Microbial dynamics, infections, and evolutionary medicine
Evolutionary medicine is an emerging discipline that employs eco-evolutionary theories alongside analyses of historical and contemporary patient data. Tracing the evolutionary origins of human health and diseases gives us profound insights into the genetic and physiological mechanisms underlying conditions. For instance, understanding how pathogens evolve and spread within hospital environments can inform strategies for preventing and treating sepsis, a life-threatening condition often triggered by infections. This interdisciplinary approach sheds light on the origins of health problems, and guides personalized treatment plans and infection control measures. Furthermore, evolutionary medicine enables us to anticipate future challenges, such as the rise of drug-resistant pathogens, and develop proactive strategies to mitigate their impact on human health.
Managing infections and antibiotic resistance
In the Brown Lab, my research focuses on Pseudomonas aeruginosa (PA) infections and antibiotic resistance within the context of Cystic Fibrosis (CF), an inherited disorder causing severe damage to the lungs, digestive system, and other organs. PA infections are common among CF patients, and frequent antibiotic use has led to the emergence of resistance. However, there’s a discrepancy between treatment outcomes and the susceptibility profile of resistant strains. We hypothesize that the lung environment’s ecology, including other commensal species, influences resistance evolution through both competition and horizontal gene transfer. To explore these complex eco-evolutionary processes, we utilize synthetic and patient-derived communities.
Dynamics of infection induced “death”
Here, we ask a simple question: what are the dynamics of pathogen-induced death?
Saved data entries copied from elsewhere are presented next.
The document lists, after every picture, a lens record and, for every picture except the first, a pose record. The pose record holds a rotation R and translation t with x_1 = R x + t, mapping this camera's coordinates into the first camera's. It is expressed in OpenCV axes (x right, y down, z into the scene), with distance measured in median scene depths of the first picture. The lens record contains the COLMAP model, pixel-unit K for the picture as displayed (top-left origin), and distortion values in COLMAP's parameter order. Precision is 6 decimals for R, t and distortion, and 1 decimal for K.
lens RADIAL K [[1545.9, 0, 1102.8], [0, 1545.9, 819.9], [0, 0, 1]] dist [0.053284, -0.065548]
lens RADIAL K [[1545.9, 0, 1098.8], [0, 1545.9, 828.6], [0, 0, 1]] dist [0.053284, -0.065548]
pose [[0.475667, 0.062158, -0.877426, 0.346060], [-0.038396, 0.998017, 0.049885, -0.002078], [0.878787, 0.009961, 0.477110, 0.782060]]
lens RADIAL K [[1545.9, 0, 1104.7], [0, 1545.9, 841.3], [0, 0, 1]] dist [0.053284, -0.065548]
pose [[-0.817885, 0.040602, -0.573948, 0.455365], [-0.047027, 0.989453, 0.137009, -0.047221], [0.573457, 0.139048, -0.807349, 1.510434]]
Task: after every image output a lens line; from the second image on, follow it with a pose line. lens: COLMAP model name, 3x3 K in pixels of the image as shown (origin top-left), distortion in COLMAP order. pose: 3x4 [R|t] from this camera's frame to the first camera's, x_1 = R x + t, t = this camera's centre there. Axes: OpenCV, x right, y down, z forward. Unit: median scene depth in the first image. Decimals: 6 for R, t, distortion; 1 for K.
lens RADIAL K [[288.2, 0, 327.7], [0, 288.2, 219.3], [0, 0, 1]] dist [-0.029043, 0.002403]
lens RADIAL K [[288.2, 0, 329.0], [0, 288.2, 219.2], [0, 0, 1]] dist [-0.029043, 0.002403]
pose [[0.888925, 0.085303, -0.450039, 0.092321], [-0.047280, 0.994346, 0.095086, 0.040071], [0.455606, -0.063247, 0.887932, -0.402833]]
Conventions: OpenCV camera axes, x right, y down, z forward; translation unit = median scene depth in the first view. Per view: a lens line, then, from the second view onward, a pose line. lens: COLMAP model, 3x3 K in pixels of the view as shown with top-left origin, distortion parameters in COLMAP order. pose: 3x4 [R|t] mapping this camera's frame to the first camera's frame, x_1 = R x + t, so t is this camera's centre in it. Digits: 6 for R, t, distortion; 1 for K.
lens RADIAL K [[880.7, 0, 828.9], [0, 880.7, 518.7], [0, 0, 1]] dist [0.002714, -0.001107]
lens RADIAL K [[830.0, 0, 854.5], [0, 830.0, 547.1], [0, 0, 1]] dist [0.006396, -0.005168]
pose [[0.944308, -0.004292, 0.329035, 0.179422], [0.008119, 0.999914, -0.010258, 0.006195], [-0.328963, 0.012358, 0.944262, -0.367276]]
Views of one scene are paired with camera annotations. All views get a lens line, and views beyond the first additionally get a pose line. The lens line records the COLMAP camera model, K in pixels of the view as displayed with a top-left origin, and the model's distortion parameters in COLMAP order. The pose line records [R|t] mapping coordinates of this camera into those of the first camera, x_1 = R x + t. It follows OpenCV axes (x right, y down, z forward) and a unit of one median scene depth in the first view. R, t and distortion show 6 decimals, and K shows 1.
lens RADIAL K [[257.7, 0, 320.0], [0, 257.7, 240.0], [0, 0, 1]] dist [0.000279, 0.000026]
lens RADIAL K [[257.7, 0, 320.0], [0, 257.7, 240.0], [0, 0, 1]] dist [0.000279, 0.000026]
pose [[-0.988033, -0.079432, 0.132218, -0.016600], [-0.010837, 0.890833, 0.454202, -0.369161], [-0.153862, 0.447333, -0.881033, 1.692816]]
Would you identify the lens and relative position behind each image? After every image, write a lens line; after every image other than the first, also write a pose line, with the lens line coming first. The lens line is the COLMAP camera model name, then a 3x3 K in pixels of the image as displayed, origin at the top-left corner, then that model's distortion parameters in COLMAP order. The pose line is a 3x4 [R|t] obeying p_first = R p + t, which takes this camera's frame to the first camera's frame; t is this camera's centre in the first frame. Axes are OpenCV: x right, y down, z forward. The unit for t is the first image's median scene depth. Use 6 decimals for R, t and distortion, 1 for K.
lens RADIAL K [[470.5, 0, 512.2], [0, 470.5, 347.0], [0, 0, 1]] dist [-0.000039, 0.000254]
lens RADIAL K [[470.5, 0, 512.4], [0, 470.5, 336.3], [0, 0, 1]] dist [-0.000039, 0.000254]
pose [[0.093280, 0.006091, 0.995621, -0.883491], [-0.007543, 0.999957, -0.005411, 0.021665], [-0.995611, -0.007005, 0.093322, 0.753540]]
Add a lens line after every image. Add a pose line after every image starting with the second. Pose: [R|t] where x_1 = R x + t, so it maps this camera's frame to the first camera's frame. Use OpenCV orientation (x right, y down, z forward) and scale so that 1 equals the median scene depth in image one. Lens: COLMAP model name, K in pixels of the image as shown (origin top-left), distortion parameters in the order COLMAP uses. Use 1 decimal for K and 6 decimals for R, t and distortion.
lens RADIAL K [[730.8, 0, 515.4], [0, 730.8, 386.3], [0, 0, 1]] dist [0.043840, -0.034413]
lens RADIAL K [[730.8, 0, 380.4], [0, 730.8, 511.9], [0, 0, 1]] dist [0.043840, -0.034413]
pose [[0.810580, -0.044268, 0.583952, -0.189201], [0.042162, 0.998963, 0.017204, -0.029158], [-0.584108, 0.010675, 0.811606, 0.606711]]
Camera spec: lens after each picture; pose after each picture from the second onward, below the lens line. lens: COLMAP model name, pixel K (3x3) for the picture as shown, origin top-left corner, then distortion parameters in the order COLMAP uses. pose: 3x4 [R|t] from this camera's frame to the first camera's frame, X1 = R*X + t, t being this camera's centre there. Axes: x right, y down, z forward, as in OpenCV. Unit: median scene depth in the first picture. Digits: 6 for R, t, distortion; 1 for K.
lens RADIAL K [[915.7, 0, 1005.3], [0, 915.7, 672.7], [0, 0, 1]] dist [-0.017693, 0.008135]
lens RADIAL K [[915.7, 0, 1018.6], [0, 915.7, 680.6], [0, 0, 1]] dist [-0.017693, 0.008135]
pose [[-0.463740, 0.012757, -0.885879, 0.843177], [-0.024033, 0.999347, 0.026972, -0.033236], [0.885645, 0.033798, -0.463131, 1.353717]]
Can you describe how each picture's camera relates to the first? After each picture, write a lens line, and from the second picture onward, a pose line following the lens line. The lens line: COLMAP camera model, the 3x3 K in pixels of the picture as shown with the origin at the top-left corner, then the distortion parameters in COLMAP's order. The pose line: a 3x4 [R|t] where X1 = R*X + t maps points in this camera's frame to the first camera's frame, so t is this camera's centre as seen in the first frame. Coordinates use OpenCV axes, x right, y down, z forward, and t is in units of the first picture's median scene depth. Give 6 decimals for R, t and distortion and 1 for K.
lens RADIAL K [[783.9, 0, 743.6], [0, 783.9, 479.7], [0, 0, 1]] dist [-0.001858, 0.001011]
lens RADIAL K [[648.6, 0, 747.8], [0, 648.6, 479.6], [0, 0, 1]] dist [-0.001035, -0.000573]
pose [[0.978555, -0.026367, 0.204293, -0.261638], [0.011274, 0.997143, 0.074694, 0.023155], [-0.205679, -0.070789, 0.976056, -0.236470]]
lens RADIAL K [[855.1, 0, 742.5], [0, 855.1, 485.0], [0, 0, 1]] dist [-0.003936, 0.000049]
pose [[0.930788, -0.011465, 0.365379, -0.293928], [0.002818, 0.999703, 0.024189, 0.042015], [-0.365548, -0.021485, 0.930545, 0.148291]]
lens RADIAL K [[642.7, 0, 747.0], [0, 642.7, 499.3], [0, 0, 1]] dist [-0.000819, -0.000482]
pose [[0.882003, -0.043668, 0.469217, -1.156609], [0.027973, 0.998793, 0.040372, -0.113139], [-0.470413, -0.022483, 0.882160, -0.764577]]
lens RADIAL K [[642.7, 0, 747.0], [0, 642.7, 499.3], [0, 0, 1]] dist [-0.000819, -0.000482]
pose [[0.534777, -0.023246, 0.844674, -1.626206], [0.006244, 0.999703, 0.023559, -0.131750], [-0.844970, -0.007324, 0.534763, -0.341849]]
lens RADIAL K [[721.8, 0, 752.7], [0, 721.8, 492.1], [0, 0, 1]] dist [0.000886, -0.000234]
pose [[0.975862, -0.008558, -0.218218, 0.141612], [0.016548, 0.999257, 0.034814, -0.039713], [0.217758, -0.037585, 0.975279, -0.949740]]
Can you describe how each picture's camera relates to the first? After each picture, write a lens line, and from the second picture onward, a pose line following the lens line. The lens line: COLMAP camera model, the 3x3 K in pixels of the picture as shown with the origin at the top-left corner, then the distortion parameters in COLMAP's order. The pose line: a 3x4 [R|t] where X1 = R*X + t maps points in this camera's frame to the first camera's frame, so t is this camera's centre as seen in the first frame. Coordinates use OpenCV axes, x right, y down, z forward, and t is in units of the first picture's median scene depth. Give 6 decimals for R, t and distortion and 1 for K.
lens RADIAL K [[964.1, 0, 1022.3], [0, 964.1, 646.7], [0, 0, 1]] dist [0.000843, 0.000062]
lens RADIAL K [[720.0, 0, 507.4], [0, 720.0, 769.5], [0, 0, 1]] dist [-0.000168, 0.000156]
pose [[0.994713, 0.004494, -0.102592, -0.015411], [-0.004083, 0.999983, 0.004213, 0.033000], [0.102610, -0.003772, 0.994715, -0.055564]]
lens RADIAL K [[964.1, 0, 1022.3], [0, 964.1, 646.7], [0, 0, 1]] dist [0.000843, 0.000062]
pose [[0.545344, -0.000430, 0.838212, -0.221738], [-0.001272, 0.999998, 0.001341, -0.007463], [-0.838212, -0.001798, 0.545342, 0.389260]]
Death is a central phenotype in biomedical and epidemiological infectious disease biology. Yet, very little work has attempted to link the biomedical focus on pathogen dynamics within a host and the epidemiological focus on populations of infected hosts. To systematically characterize the dynamics of death in controlled animal infections, we analyze diverse lethal animal infection models, experiment using a nematode host – bacterial pathogen system, and mathematical modeling. Across experimental models, we find robust support for an accelerating risk of death since the time of infection, contrasting with conventional epidemiological models that assume a constant elevated risk of death.